"The Best Money I Ever Spent"


The old saying "they mix like oil and water", which of course means they never go together, often defines a marriage. When at least one of the parties in such a relationship takes off the rose colored glasses and looks at the past 2,5,7, 10 years of the marriage and realizes there never was a relationship where both parties were committed one to another and they shared a common vision of the future where happiness was the goal and every word and gesture between them was based on the positive and never the negative, it is time to either get serious about repairing the marriage with professional counseling including life coaching and individual focus on goals and achievements. The variable that often imprisons parties in a dead-end relationship is a child or children.

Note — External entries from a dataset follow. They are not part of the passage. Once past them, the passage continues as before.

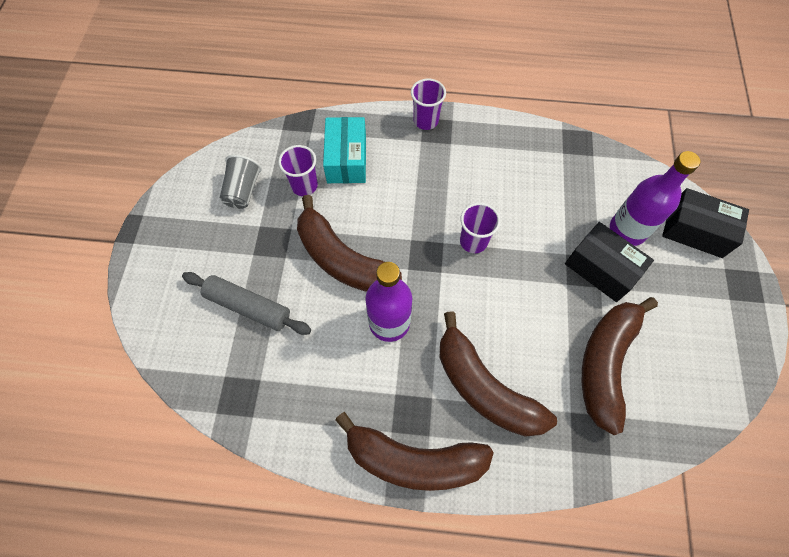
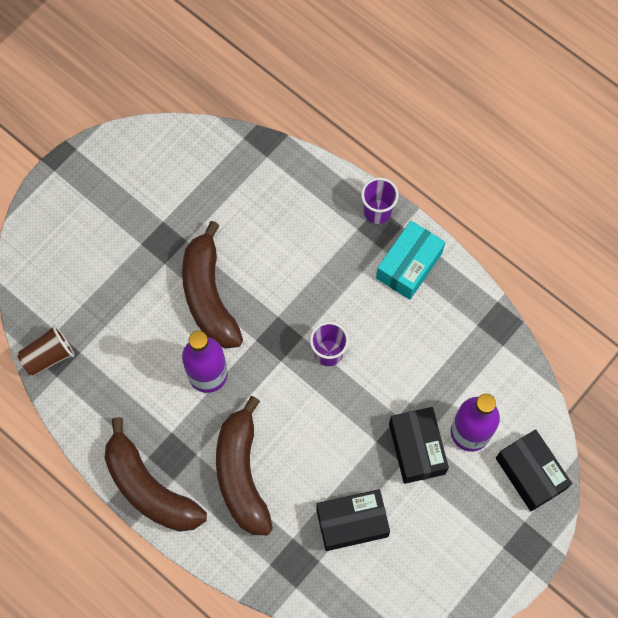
camera: 35 degrees right, 5 degrees up
(232, 403) = (48, 356): none -> brown cup
(243, 190) = (170, 178): grey cup -> none
(248, 306) = (109, 287): grey rolling pin -> none
(304, 185) = (224, 207): purple cup -> none
(346, 159) = (278, 205): turquoise box -> turquoise box (409, 265)
(605, 363) = (352, 523): brown banana -> black box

Children, however, are egocentric and are never going to grow into healthy adulthood when their upbringing is centered around a false, dead relationship from which they learn by observation that they never, ever, want to get involved with someone because it will be like being Mom or Dad. They need to be told once that the divorce was never about them but about Mom and Dad being at a dead end in their relationship. They will remember that and it will be the defining memory of the divorce: it wasn't about them. Children absorb everything they see, feel and experience: every nuance, gesture, sarcastic gesture, all the negative, unhappiness and bad going on between their Mom and their Dad. Sometimes the expense of ending a dead marriage is the best money ever spent not just for the liberation of the spouses but for the sunshine it can bring to a child in the middle of the "dead-zone". Learn, grow and be fulfilled. After divorce is a time when the parties should redefine what they want out of life, set goals, reacquaint themselves with who they really are. All that takes time and self reflection and professional life coaching and counseling.